Given two strings word1 and word2, return the minimum number of operations required to convert word1 to word2.

You have the following three operations permitted on a word:

  • Insert a character
  • Delete a character
  • Replace a character

Example 1:

Input: word1 = "horse", word2 = "ros"
Output: 3
Explanation: 
horse -> rorse (replace 'h' with 'r')
rorse -> rose (remove 'r')
rose -> ros (remove 'e')

Example 2:

Input: word1 = "intention", word2 = "execution"
Output: 5
Explanation:
intention -> inention (remove 't')
inention -> enention (replace 'i' with 'e')
enention -> exention (replace 'n' with 'x')
exention -> exection (replace 'n' with 'c')
exection -> execution (insert 'u')

Steps and Explanation

This problem can be solved efficiently using dynamic programming. We create a DP table dp where dp[i][j] represents the minimum edit distance between the first i characters of word1 and the first j characters of word2.

  1. Initialization:

    • dp[i][0] = i for all i, because to convert a string of length i to an empty string, we need i deletions.
    • dp[0][j] = j for all j, because to convert an empty string to a string of length j, we need j insertions.
    • dp[0][0] = 0, because the edit distance between two empty strings is 0.
  2. Iteration:

    • We iterate through the DP table, calculating dp[i][j] for each cell.
    • There are three possibilities to consider:
      • Replace: If word1[i-1] == word2[j-1], no operation is needed, so dp[i][j] = dp[i-1][j-1].
      • Replace: If word1[i-1] != word2[j-1], we need a replacement, so dp[i][j] = dp[i-1][j-1] + 1.
      • Insert: We can insert word2[j-1] into word1, so dp[i][j] = dp[i][j-1] + 1.
      • Delete: We can delete word1[i-1] from word1, so dp[i][j] = dp[i-1][j] + 1.
    • We take the minimum of these three possibilities to find the minimum edit distance.
  3. Result:

    • dp[m][n] (where m and n are the lengths of word1 and word2 respectively) will contain the minimum edit distance between word1 and word2.

Code

def minDistance(word1, word2):
    m, n = len(word1), len(word2)
    dp = [[0] * (n + 1) for _ in range(m + 1)]
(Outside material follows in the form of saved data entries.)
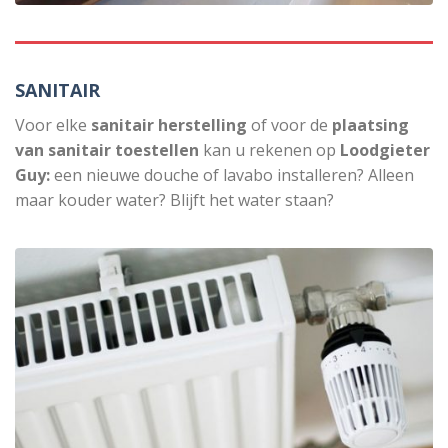
SANITAIR
Voor elke
sanitair herstelling
of voor de
plaatsing
van sanitair toestellen
kan u rekenen op
Loodgieter
Guy:
een nieuwe douche of lavabo installeren? Alleen
maar kouder water? Blijft het water staan?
    for i in range(m + 1):
        dp[i][0] = i
    for j in range(n + 1):
        dp[0][j] = j

    for i in range(1, m + 1):
        for j in range(1, n + 1):
            if word1[i - 1] == word2[j - 1]:
                dp[i][j] = dp[i - 1][j - 1]
            else:
                dp[i][j] = min(dp[i - 1][j - 1], dp[i - 1][j], dp[i][j - 1]) + 1

    return dp[m][n]

Complexity

  • Time Complexity: O(m*n), where m and n are the lengths of word1 and word2 respectively. This is due to the nested loops iterating through the DP table.
  • Space Complexity: O(m*n), due to the DP table used to store intermediate results. This could be optimized to O(min(m,n)) using space optimization techniques but this adds complexity to the code.